Skeletal landmark data:
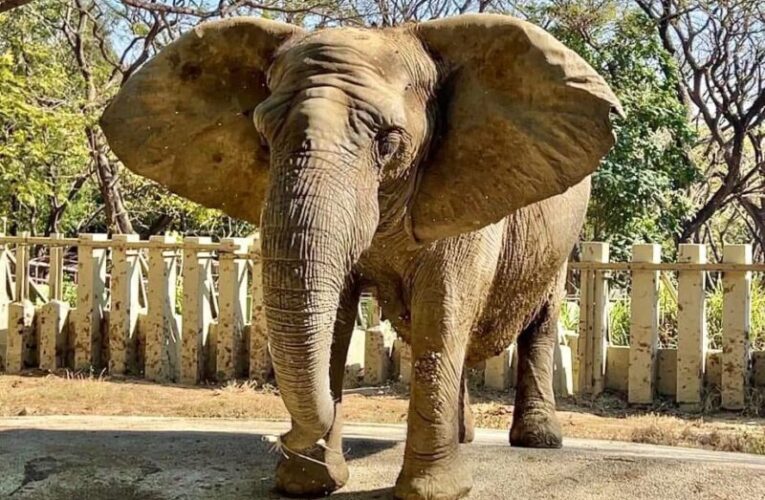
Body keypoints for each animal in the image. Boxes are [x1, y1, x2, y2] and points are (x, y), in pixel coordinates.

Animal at [100, 13, 622, 500]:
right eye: (263, 138)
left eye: (388, 141)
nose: (280, 437)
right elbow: (335, 321)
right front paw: (309, 481)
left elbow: (442, 310)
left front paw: (431, 492)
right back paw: (464, 437)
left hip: (563, 239)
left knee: (539, 322)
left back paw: (538, 441)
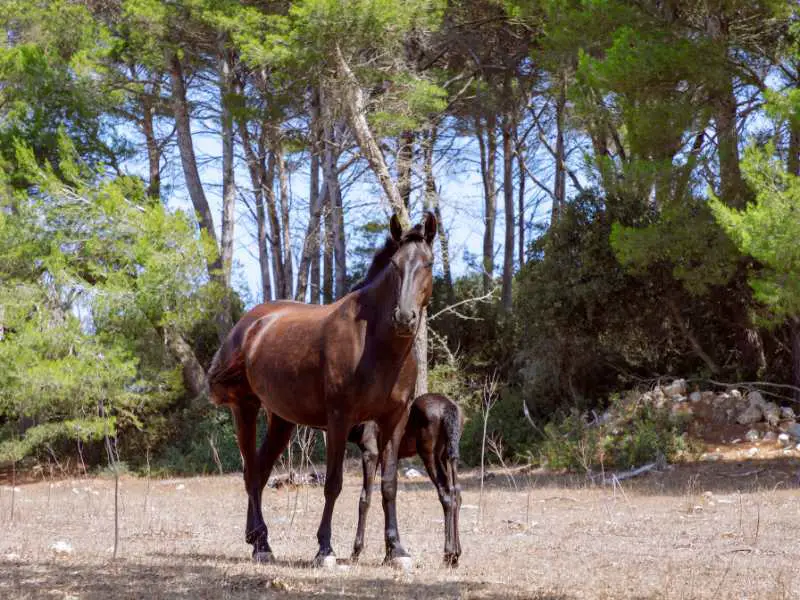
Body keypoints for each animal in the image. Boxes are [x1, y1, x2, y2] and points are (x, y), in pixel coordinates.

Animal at [209, 212, 434, 568]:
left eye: (428, 263)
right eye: (395, 265)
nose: (404, 317)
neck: (374, 345)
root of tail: (249, 325)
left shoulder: (394, 420)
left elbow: (388, 484)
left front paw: (396, 550)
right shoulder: (339, 420)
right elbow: (333, 484)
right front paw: (325, 549)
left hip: (282, 420)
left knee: (260, 471)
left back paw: (257, 540)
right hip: (244, 407)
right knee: (250, 473)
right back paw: (262, 545)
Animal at [348, 394, 466, 568]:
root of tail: (449, 408)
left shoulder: (370, 452)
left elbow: (365, 499)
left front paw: (356, 552)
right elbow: (386, 498)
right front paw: (390, 554)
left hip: (430, 454)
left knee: (446, 494)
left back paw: (449, 553)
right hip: (449, 455)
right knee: (456, 493)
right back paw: (455, 555)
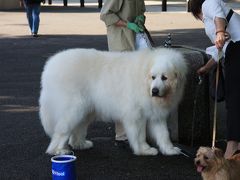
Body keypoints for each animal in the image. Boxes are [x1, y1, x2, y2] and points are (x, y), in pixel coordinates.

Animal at [39, 47, 188, 156]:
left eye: (164, 77)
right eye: (153, 77)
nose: (155, 91)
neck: (144, 80)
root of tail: (50, 67)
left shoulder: (155, 113)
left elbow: (163, 134)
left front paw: (170, 150)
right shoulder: (136, 114)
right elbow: (140, 134)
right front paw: (144, 150)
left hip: (86, 111)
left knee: (77, 129)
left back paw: (80, 144)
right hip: (74, 108)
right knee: (62, 130)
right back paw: (58, 150)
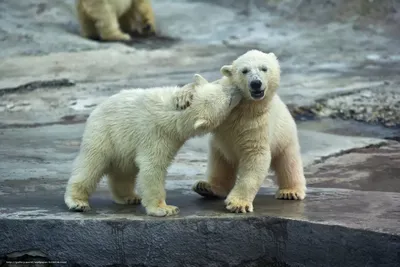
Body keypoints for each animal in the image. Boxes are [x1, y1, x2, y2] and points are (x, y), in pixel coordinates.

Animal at [64, 74, 242, 217]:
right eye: (228, 101)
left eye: (222, 84)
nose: (238, 89)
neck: (172, 114)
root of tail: (96, 110)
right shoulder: (155, 135)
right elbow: (153, 167)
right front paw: (165, 209)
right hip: (104, 134)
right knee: (91, 165)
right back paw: (78, 202)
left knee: (124, 171)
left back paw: (129, 197)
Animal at [191, 49, 306, 214]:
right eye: (244, 71)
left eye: (264, 68)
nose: (256, 83)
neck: (245, 107)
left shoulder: (258, 123)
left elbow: (255, 156)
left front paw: (238, 204)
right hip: (220, 146)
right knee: (220, 162)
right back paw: (206, 187)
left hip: (285, 136)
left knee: (289, 162)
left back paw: (290, 191)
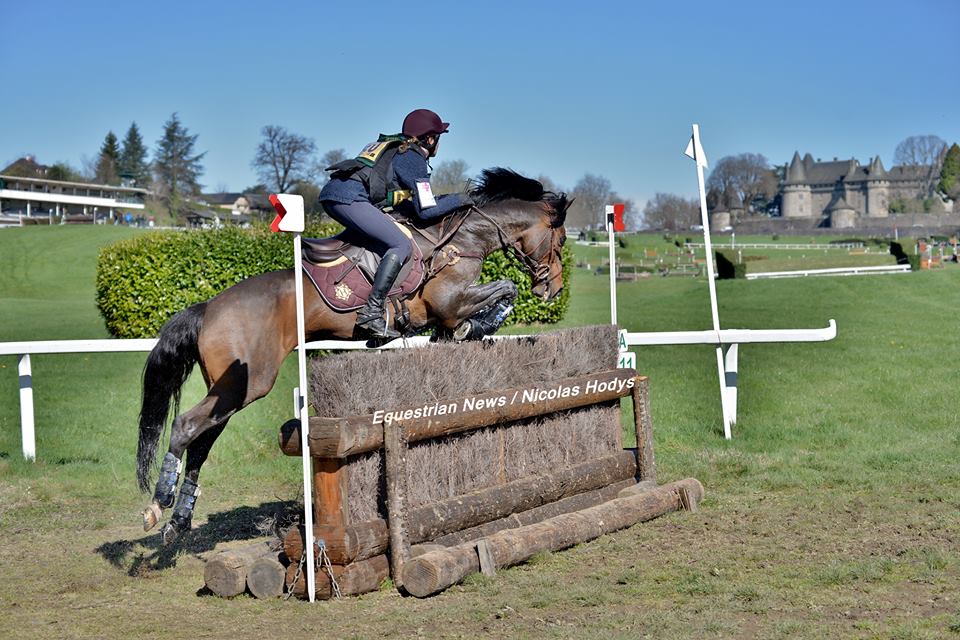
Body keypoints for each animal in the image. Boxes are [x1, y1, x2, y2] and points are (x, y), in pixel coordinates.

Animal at [135, 168, 568, 544]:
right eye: (561, 241)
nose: (554, 290)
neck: (462, 240)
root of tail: (208, 308)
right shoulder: (450, 302)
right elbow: (506, 288)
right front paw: (478, 324)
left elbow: (489, 301)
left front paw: (467, 331)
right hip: (248, 383)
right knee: (185, 427)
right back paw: (158, 504)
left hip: (228, 388)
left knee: (202, 442)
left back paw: (178, 520)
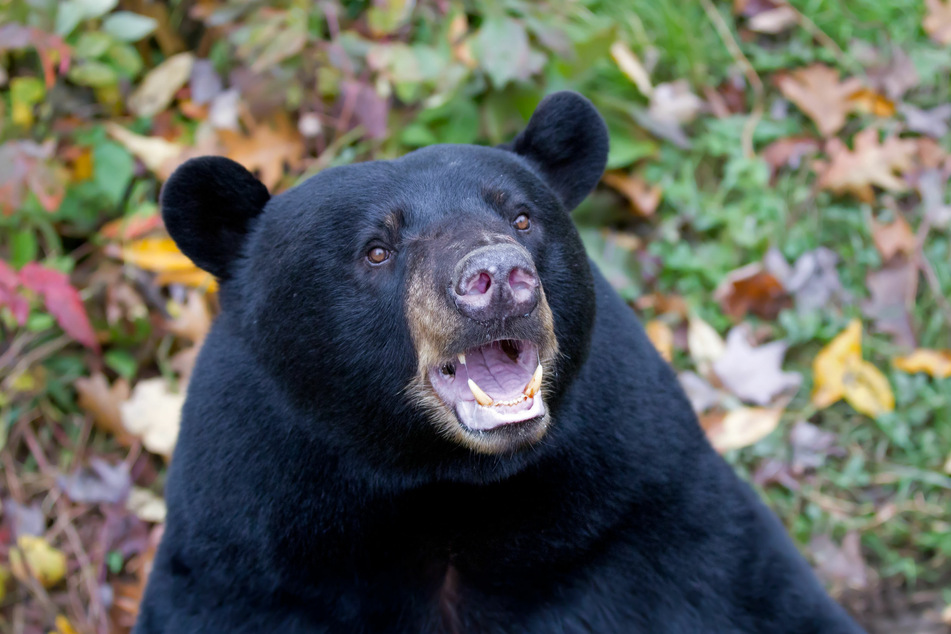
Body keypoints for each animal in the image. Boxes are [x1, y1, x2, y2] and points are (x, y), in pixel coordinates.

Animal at [138, 90, 868, 632]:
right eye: (376, 249)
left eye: (520, 218)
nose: (496, 279)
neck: (445, 482)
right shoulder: (251, 562)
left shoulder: (645, 513)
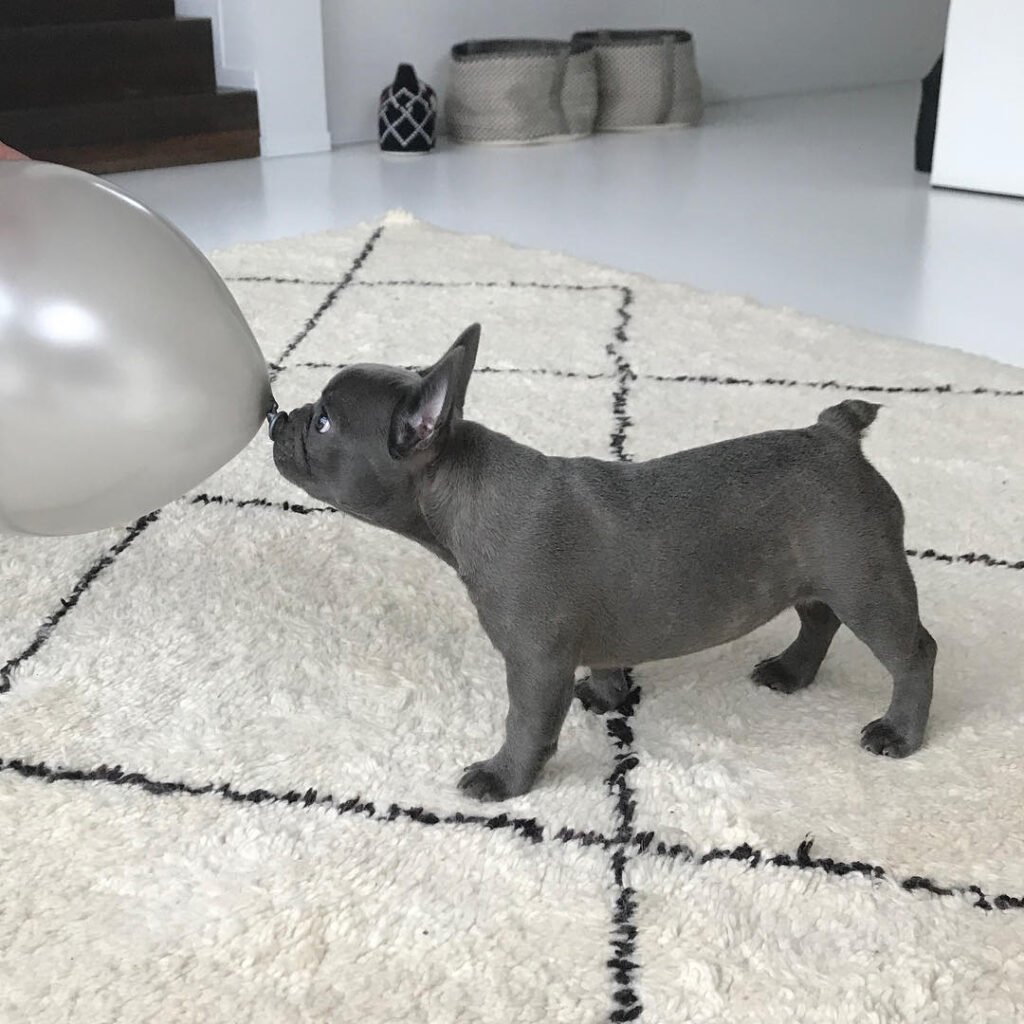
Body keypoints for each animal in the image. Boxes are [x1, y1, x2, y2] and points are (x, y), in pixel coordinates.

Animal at [270, 321, 937, 798]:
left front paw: (504, 779)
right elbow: (608, 659)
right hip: (817, 576)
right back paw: (792, 673)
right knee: (818, 618)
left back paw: (898, 733)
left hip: (866, 582)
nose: (281, 417)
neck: (461, 485)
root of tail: (836, 435)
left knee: (912, 653)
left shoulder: (534, 662)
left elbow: (526, 725)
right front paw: (607, 692)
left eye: (324, 421)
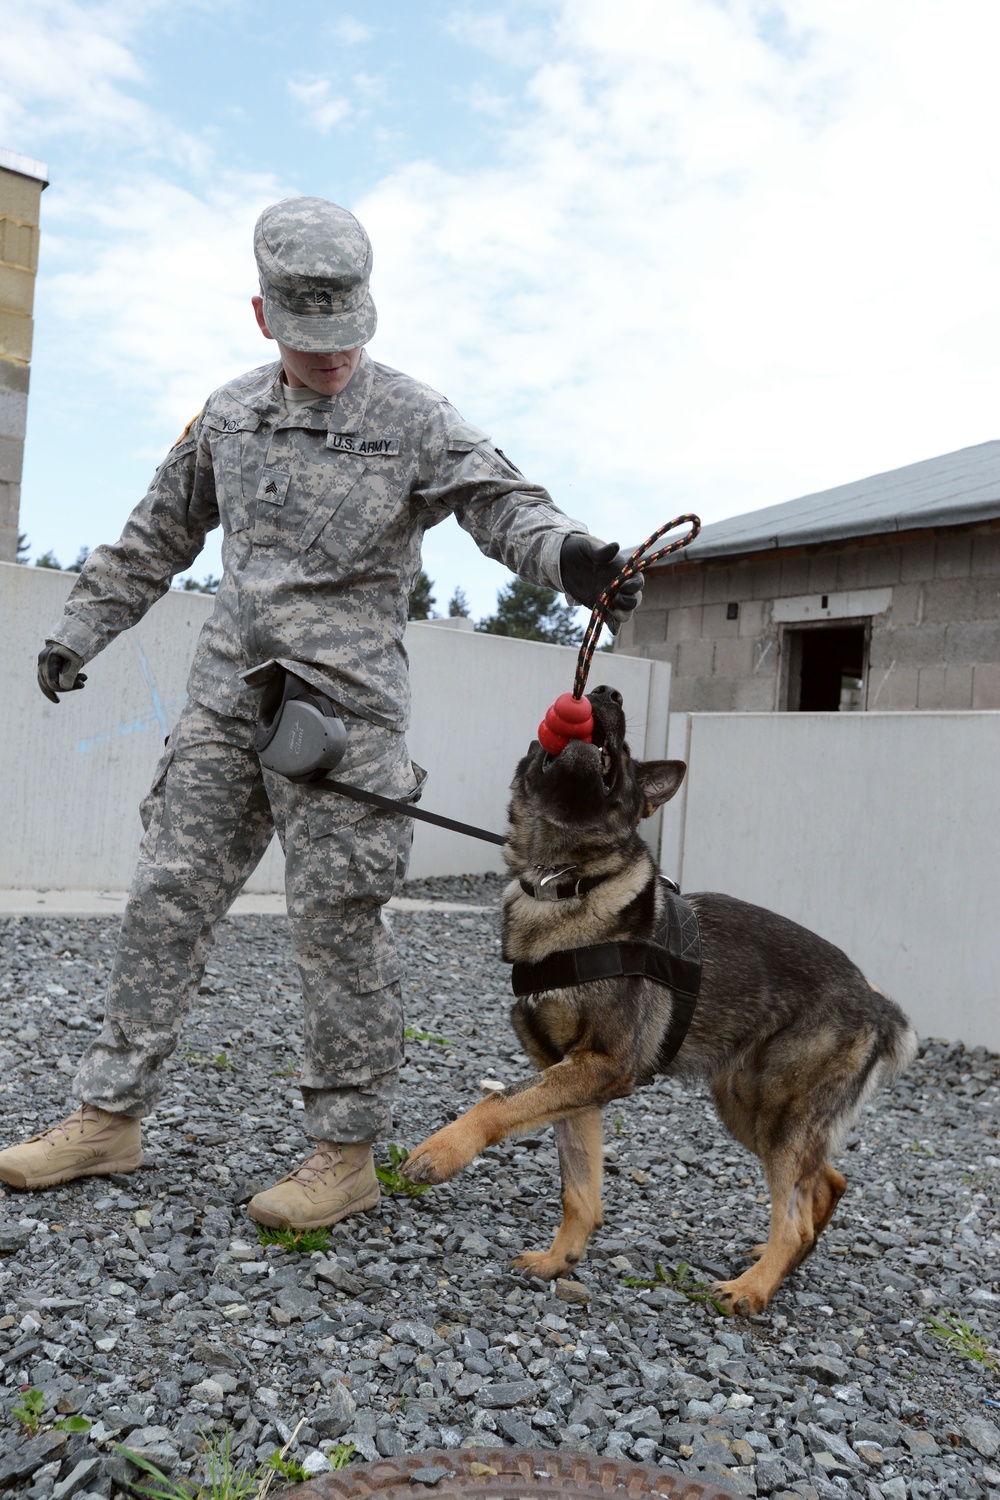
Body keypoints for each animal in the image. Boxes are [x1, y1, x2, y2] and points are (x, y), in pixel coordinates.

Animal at [404, 687, 917, 1308]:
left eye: (623, 753)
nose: (606, 692)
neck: (565, 881)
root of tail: (877, 1003)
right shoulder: (573, 1080)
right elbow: (579, 1189)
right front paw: (559, 1261)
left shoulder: (601, 1067)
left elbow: (498, 1101)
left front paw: (441, 1151)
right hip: (745, 1106)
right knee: (824, 1182)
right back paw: (779, 1268)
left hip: (776, 1114)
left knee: (793, 1216)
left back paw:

(TASK STATEMENT):
Without the pictures, print all of the records exactly.

(REPLY):
Body keypoints for each animal in the image. Boxes are [x1, y1, x2, y2] and points are (x, y), in pixel coordinates.

Animal at [100, 13, 622, 500]:
right eye: (263, 138)
left eye: (388, 141)
nose: (280, 437)
right elbow: (335, 321)
right front paw: (309, 481)
left elbow: (442, 310)
left front paw: (431, 492)
right back paw: (464, 437)
left hip: (563, 239)
left knee: (539, 322)
left back paw: (538, 441)
Body keypoints for each animal in the image. Boxes are [x1, y1, x2, y2] and points are (x, y), in pixel coordinates.

Animal at [209, 212, 434, 568]:
left eye: (428, 263)
right eye: (395, 265)
nose: (404, 317)
neck: (374, 345)
root of tail: (249, 325)
left shoulder: (394, 420)
left elbow: (388, 484)
left front paw: (396, 550)
right shoulder: (339, 420)
right elbow: (333, 484)
right front paw: (325, 549)
left hip: (282, 420)
left knee: (260, 471)
left back paw: (257, 540)
right hip: (244, 407)
right knee: (250, 473)
right back paw: (262, 545)
Animal at [348, 394, 466, 568]:
root of tail: (449, 408)
left shoulder: (370, 452)
left elbow: (365, 499)
left front paw: (356, 552)
right elbow: (386, 498)
right front paw: (390, 554)
left hip: (430, 454)
left knee: (446, 494)
left back paw: (449, 553)
right hip: (449, 455)
right knee: (456, 493)
right back paw: (455, 555)
Body keypoints for each animal in the image. Boxes are [x1, y1, x2, y2] and points are (x, y), in pixel coordinates.

Animal at [39, 47, 188, 156]:
left eye: (164, 77)
right eye: (153, 77)
nose: (155, 91)
neck: (144, 80)
root of tail: (50, 67)
left shoulder: (155, 113)
left elbow: (163, 134)
left front paw: (170, 150)
right shoulder: (136, 114)
right elbow: (140, 134)
right front paw: (144, 150)
left hip: (86, 111)
left knee: (77, 129)
left back paw: (80, 144)
right hip: (74, 108)
right knee: (62, 130)
right back paw: (58, 150)
Body keypoints for each animal in the image. Boxes are [x1, y1, x2, y2] and points are (x, y), in pixel coordinates.

Animal at [64, 74, 242, 217]:
right eye: (228, 101)
left eye: (222, 84)
nose: (238, 89)
neck: (172, 114)
root of tail: (96, 110)
right shoulder: (155, 135)
right elbow: (153, 167)
right front paw: (165, 209)
right hip: (104, 134)
right knee: (91, 165)
right back paw: (78, 202)
left knee: (124, 171)
left back paw: (129, 197)
Animal at [191, 49, 306, 214]:
right eye: (244, 71)
left eye: (264, 68)
nose: (256, 83)
neck: (245, 107)
left shoulder: (258, 123)
left elbow: (255, 156)
left front paw: (238, 204)
right hip: (220, 146)
right knee: (220, 162)
right back paw: (206, 187)
left hip: (285, 136)
left knee: (289, 162)
left back paw: (290, 191)
Body keypoints for each animal in the image. Boxes are [x1, y1, x2, y2] and points are (x, y), in pixel coordinates.

Animal at [135, 168, 568, 544]:
right eye: (561, 241)
nose: (554, 290)
neck: (462, 240)
root of tail: (208, 308)
right shoulder: (450, 302)
right elbow: (506, 288)
right front paw: (478, 324)
left elbow: (489, 301)
left front paw: (467, 331)
right hip: (248, 383)
right knee: (185, 427)
right back paw: (158, 504)
left hip: (228, 388)
left knee: (202, 442)
left back paw: (178, 520)
Body keypoints for each animal in the image. Boxes are [x1, y1, x2, y2] and points are (x, y), in pixel coordinates.

Animal at [138, 90, 868, 632]:
right eye: (376, 249)
left eye: (520, 218)
nose: (496, 279)
neck: (445, 482)
right shoulder: (251, 562)
left shoulder: (645, 513)
Body keypoints for each animal in the image. Boxes are [x1, y1, x2, y2] and points are (x, y), in pixel coordinates.

Animal at [270, 321, 937, 798]:
left front paw: (504, 779)
right elbow: (608, 659)
right hip: (817, 576)
right back paw: (792, 673)
right knee: (818, 618)
left back paw: (898, 733)
left hip: (866, 582)
nose: (281, 417)
neck: (461, 485)
root of tail: (836, 435)
left knee: (912, 653)
left shoulder: (534, 662)
left elbow: (526, 725)
right front paw: (607, 692)
left eye: (324, 421)
Body keypoints for each animal in the image. Boxes are [x1, y1, x2, y2] and points are (x, y), in pixel coordinates.

Animal at [404, 687, 917, 1308]:
left eye: (623, 753)
nose: (606, 692)
neck: (565, 881)
root of tail: (877, 1003)
right shoulder: (573, 1080)
right elbow: (579, 1189)
right front paw: (559, 1261)
left shoulder: (601, 1067)
left elbow: (498, 1101)
left front paw: (441, 1151)
right hip: (745, 1106)
right knee: (824, 1182)
right back paw: (779, 1268)
left hip: (776, 1114)
left knee: (793, 1216)
left back paw:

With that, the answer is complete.